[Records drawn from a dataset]
== Segment start ==
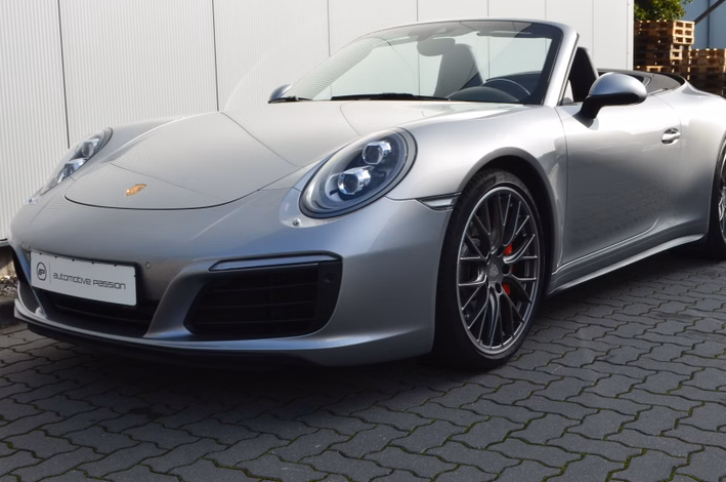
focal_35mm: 44
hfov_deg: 44.6
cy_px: 216
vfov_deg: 30.4
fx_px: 886
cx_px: 379
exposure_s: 1/125
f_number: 11
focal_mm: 26
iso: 200
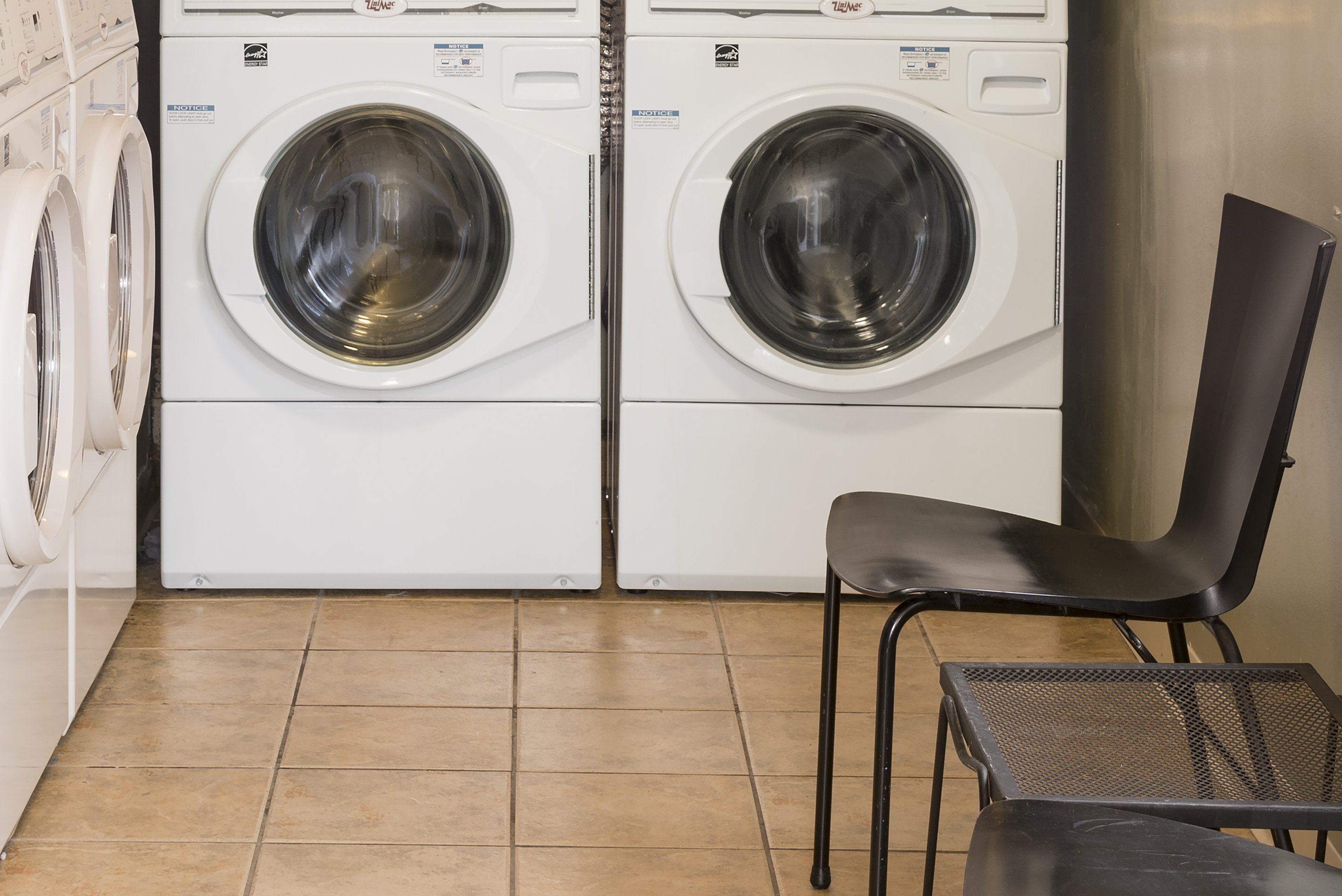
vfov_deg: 14.8
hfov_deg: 22.5
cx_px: 456
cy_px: -114
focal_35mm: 90
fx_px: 3356
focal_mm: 35
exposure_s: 1.6
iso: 64
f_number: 10
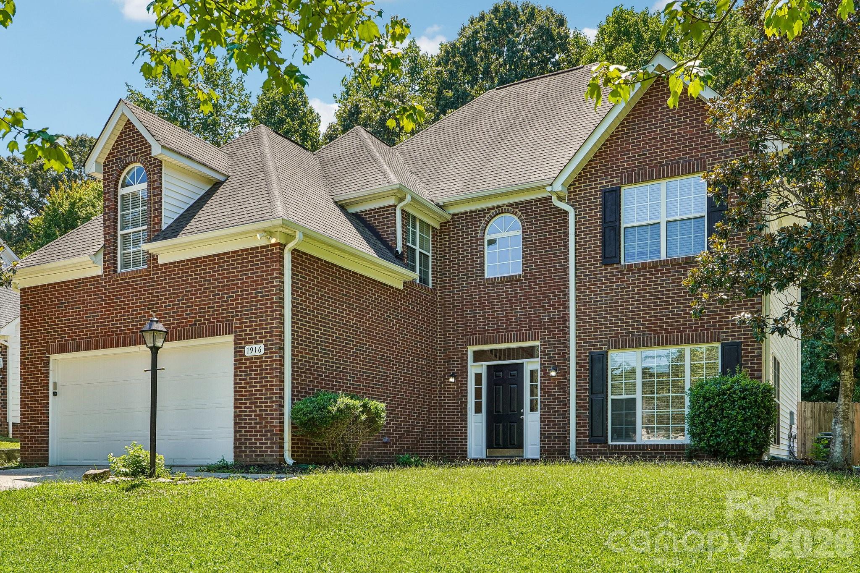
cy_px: 286
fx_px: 717
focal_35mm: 30
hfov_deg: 61.9
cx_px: 430
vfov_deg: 43.6
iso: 100
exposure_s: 1/45
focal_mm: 20
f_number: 8
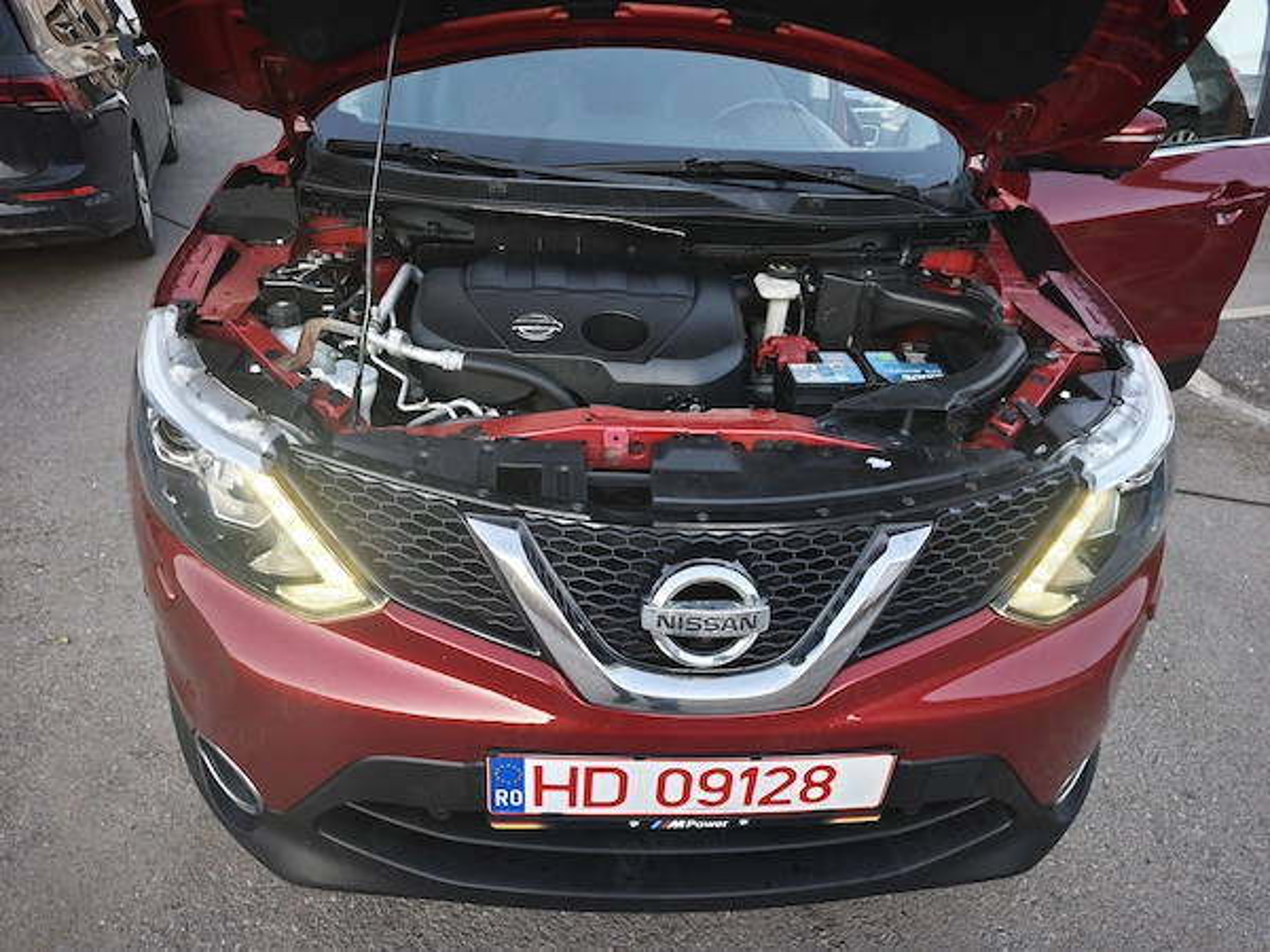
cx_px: 635
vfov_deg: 58.9
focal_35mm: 23
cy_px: 476
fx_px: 844
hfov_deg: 73.9
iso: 500
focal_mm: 6.57
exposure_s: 1/34
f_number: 1.6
== Segment end ==
# Exercise directions:
Repeat the data above exactly, but not the pictures.

# Answer below:
focal_35mm: 44
hfov_deg: 44.6
cy_px: 216
vfov_deg: 30.4
fx_px: 886
cx_px: 379
exposure_s: 1/125
f_number: 11
focal_mm: 26
iso: 200
vfov_deg: 14.8
hfov_deg: 22.5
cx_px: 456
cy_px: -114
focal_35mm: 90
fx_px: 3356
focal_mm: 35
exposure_s: 1.6
iso: 64
f_number: 10
cy_px: 286
fx_px: 717
focal_35mm: 30
hfov_deg: 61.9
cx_px: 430
vfov_deg: 43.6
iso: 100
exposure_s: 1/45
focal_mm: 20
f_number: 8
cx_px: 635
vfov_deg: 58.9
focal_35mm: 23
cy_px: 476
fx_px: 844
hfov_deg: 73.9
iso: 500
focal_mm: 6.57
exposure_s: 1/34
f_number: 1.6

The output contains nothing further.